De qualquer das formas, não é meio discutível falar em roubo quando nos referimos à natureza? É possível roubarmos natureza, ou só a estamos a mexer de um lado para o outro como fazem os restantes animais? E assim foi a sua existência durante uma boa maquia de décadas, sempre colecionando vida à volta da casa onde viveu a maior parte da dela. Era adorável ver como lhe enchia os olhos qualquer pergunta que eu lhe fizesse sobre alguma flor.

Ceifa e apanha (nós)

Foi com a minha avó que descobri que as cerejas melhores eram as comidas no topo da cerejeira, roubadas aos outros. Que as figueiras eram árvores tímidas, porque nunca mostravam as suas flores. Que não era fácil plantar ciprestes e ainda menos fácil vê-los crescer imponentes e calados à porta dos cemitérios.

Acredito que estas aprendizagens são menos rasas aqui. Porque elas não são só sobre plantas.

Mas retomando a minha figura de avosidade: era absurdo o quão lhe brotava vida das mãos. O áspero das palmas gastas pela terra parecia, em dádiva retribuída pela terra, fazer tudo rejuvenescer.

O quintal à sua volta parecia florescer com as suas palavras.

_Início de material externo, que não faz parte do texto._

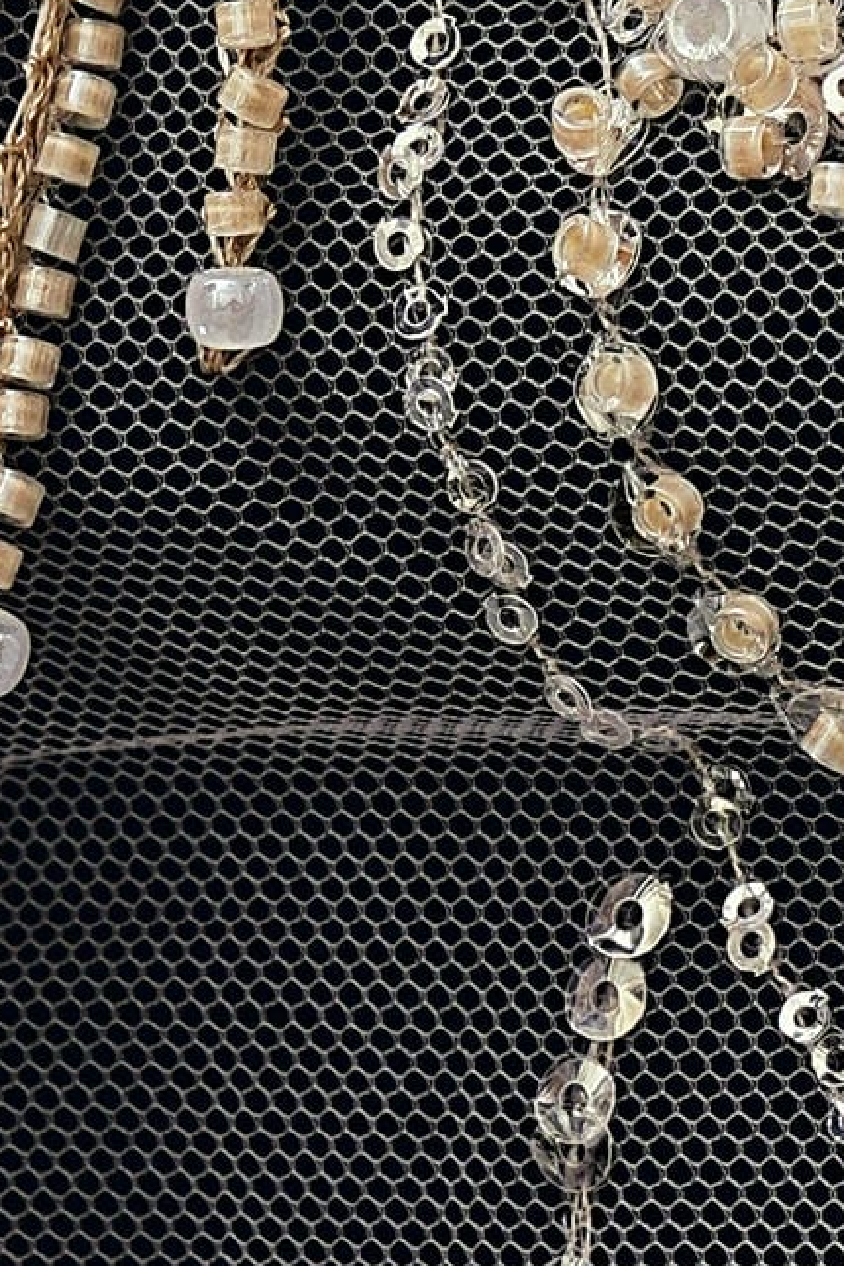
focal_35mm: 326
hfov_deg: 4.2
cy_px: 1554
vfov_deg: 6.3
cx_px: 978
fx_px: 11463
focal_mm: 50
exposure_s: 1/125
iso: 100
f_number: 11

Em alguma coisa devia estar relacionado com a conjugação dos verbos na segunda pessoa do plural. Mas isto é teoria para outra crónica. Bendito “vós” que já ninguém sabe usar!

No fim do dia, o vigor que a minha avó e os seus contemporâneos impunham fervorosamente a estas terras abandonadas, era-lhes, de algum estranho e cósmico modo, imputado de volta.

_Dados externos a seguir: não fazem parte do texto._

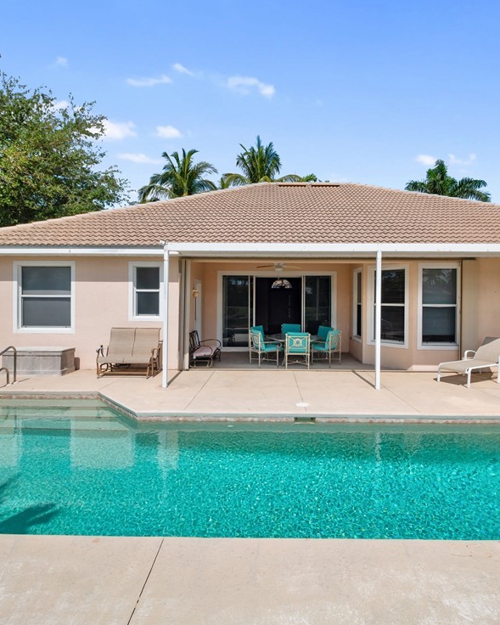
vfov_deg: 83.3
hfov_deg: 70.7
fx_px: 351
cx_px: 273
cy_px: 309
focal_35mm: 19
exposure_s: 1/1250
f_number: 7.1
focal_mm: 7
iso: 200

Isto vos garanto! Porque os velhos da minha terra, que viveram muitos anos do campo, chegam a irritar de tanto vigor.

Tenho, aliás, a secreta convicção de que a ordem de vida deles não é deixar de trabalhar nas terras pela idade não permitir. É antes decidirem permitir à idade vir, por escolherem parar de trabalhar nas terras (com a simples razão de já terem dado mais à terra do que ela a eles). Chegam, desse modo, à humilde conclusão, como quem decide tomar um café depois de almoço. “Bem, já chega, vamos lá.”

Assim, lá permitem que a calma, natural e reconfortante presença da morte lhes chegue serenamente.

Estiveram a vida toda a preparar a terra para os receber calmamente. Não fazemos jardinagem, porque isso seria roubar a metafisica à atividade. Embora pobres de palavras e pobres de pessoas que se possam expressar sofisticadamente, somos ricos de gente que compreende eficazmente.

Vamos embora como vivemos. Roendo as unhas com medo da geada, mas na plenitude sensata, confiantes de que a terra não nos vai falhar quando cairmos.

Acreditem, é assim que se morre aqui.

Acreditem, para ser mais fácil para mim acreditar também. Acreditem vocês por mim, que tanto quero e tanto tento.

Já agora... enquanto lá fora dançam a morte a vida, entrelaçadas no céu estrelado, sobre todos os plantios orgulhosos... mesmo ainda antes de irem, queria só deixar-vos uma pergunta... Sabem o que são perpétuas? A não confundir com os cravos-de-defunto!